La carica dei “no Pos”  La carica dei “no Pos” Dopo i “no vax” (un po’ in ombra da quando il governo ha depotenziato le vaccinazioni) arrivano i “no Pos”, contrari all’utilizzo di carte di credito, bancomat e carte di pagamento e favorevoli all’utilizzo del vecchio, caro, frusciante contante. E’ il popolo dei piccoli e piccolissimi commercianti, artigiani e ristoratori, spesso anzianotti, che non vogliono piegarsi al Pos e alle commissioni da pagare sulle transazioni alle odiatissime banche. Stanno conducendo anche una piccola guerra civile contro i loro colleghi che accettano le carte di credito, come l’imprenditore milanese Vittorio Borgia (titolare delle pasticcerie Baunilla), insultato sui social perché nei suoi tre negozi non accetta più il contante: ha scoperto che è piu’ economico, efficiente e sicuro (ha subito delle rapine) farsi pagare solo con le carte.
 
I “no Pos” hanno trovato orecchie attente e interessate al governo Meloni, che oltre ad aver alzato il tetto al contante a 5 mila euro ora prevede nella manovra (ma forse la Ue si metterà di traverso) di elevare da 30 a 60 euro i pagamenti che i commercianti non sono obbligati ad accettare con carta. Al di là di altre e frequenti considerazioni legate all’evasione fiscale e alla criminalità organizzata (il pizzo, le tangenti o la droga si pagano in contanti e non certo con le carte), la carica dei “no Pos” rischia di ampliare la forbice “sociologica” tra modernità e arretratezza.

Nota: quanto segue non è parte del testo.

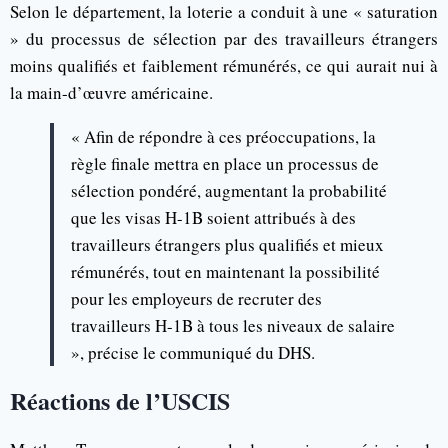
Selon le département, la loterie a conduit à une « saturation
» du processus de sélection par des travailleurs étrangers
moins qualifiés et faiblement rémunérés, ce qui aurait nui à
la main-d’œuvre américaine.
« Afin de répondre à ces préoccupations, la
règle finale mettra en place un processus de
sélection pondéré, augmentant la probabilité
que les visas H-1B soient attribués à des
travailleurs étrangers plus qualifiés et mieux
rémunérés, tout en maintenant la possibilité
pour les employeurs de recruter des
travailleurs H-1B à tous les niveaux de salaire
», précise le communiqué du DHS.
Réactions de l’USCIS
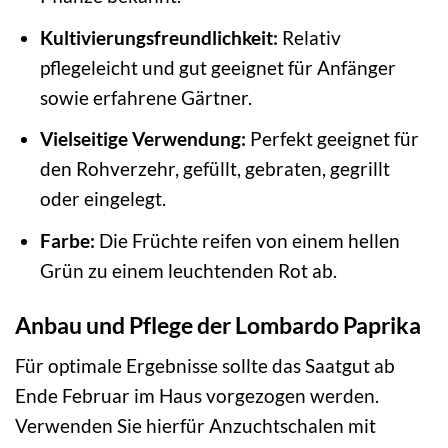
Kultivierungsfreundlichkeit:
Relativ
pflegeleicht und gut geeignet für Anfänger
sowie erfahrene Gärtner.
Vielseitige Verwendung:
Perfekt geeignet für
den Rohverzehr, gefüllt, gebraten, gegrillt
oder eingelegt.
Farbe:
Die Früchte reifen von einem hellen
Grün zu einem leuchtenden Rot ab.
Anbau und Pflege der Lombardo Paprika
Für optimale Ergebnisse sollte das Saatgut ab
Ende Februar im Haus vorgezogen werden.
Verwenden Sie hierfür Anzuchtschalen mit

Ormai i giovani piu’ evoluti girano il mondo senza banconote e monetine in tasca, perche’ pagano tutto col telefonino e le carte, dallo spritz agli aerei. Non è un caso che l’imprenditore “no contanti” sia milanese. Oltre a Nord e Sud, metropoli e campagna, legalità e abusivismo, dovremo dunque rassegnarci, con la complicità del governo, a un’Italia moderna “pro Pos” e una arretrata “no Pos”?